A avaliar pelo que se vê nos escaparates dessas livrarias, não há por aí cão nem gato que não segregue o seu romance histórico. Uma rainha antiga, alguma cortesã, uma curva qualquer mais escabrosa da História, e lá vai disto! Lá lhes parece que está ali o material à mão, a papinha já feita, não há mais que inventar nem construir. Há mesmo quem nos explique esta crise medonha, na forma dum romance. Os editores agarram no produto e fazem-no render, à sombra das malas-artes da literatura. E a estatística demonstra que muitos leitores caem na esparrela, tal e qual como aos patos acontece.
Ora nem a literatura se ocupa de inventariar e analisar as peripécias da História, nem lhe compete fazê-lo. Que isso é labor de académicos e ensaístas. A literatura não reproduz realidades particulares, inventa mundos mais vastos. Constrói quadros verosímeis, que nunca foram, nem são. E bem poderiam sê-lo. Mas só o são ali, com tudo o que isso implica, no texto literário. Ora isso é uma coisa que dá muito trabalho e rende pouco.
É assim que alguns escribas amolgam a História, defraudam a Literatura, e abusam da ingenuidade dos leitores. A sua única vantagem é afagar-lhes a preguiça, trocar-lhes as partes chatas por um resumo Reader's Digest, em troca duns patacos.

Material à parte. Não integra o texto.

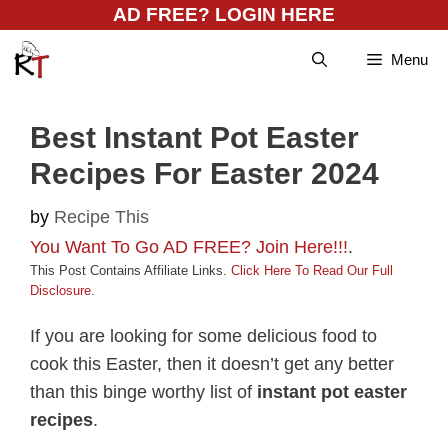
Skip
AD FREE? LOGIN HERE
to
Menu
content
Best Instant Pot Easter
Recipes For Easter 2024
by
Recipe This
You Want To Go AD FREE? Join Here!!!
.
This Post Contains Affiliate Links.
Click Here To Read Our Full
Disclosure
.
If you are looking for some delicious food to
cook this Easter, then it doesn’t get any better
than this binge worthy list of
instant pot easter
recipes
.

Não é que o romance histórico não exista, com proveito geral e bom exemplo, enquanto género da literatura. E esta obra de Garcia Márquez aí está para o demonstrar. Ocupa-se da figura de Simón José António de la Santisima Trinidad Bolívar y Ponte Palacios y Blanco, o Libertador da América espanhola, e do seu falhado sonho de unidade dos povos da Venezuela, da Colômbia, do Peru, do Equador, da Bolívia, da Guiana e do Panamá, no início do séc. XIX. Utiliza da História as datas, os lugares, a onomástica, os dados biográficos da personalidade do protagonista, e provavelmente as peripécias, percursos e itinerários diacrónicos em que assenta a narrativa. Já a construção da personagem central e das inúmeras figuras que a acompanham, a elaboração da sua densidade humana e psicológica, a teia do seu quotidiano, é um trabalho invejável de ficção narrativa. Dificultada pelas balizas que a História impõe como realidades obrigatórias, muito mais difícil se torna a ficção que a segue a par, e bem mais fácil anda quando marcha sozinha. O resultado é um trabalho de mestre.
Perdidos os sonhos e a fortuna, esgotado o vigor físico e a três passos da morte, acompanhado pelo escravo José Palácios nunca formalmente alforriado, o general parte de Bogotá para Cartagena de las Índias, onde promete embarcar para a Europa. É durante o tempo da viagem que, em sucessivos regressos cuja estrutura se repete, o passado da personagem nos é apresentado.
Morre a caminho do mar, perante "a pressa sem coração do relógio octogonal, desenfreado para o encontro inelutável de 17 de Dezembro, à uma hora e dezassete minutos da sua tarde final".
De forma que, leitor empedernido, se te oferecerem romances históricos que te dispensam de conhecer a História em troca duns patacos, e te dão a ilusão de estares sentado à mesa da literatura, manda-os contar histórias aos netinhos!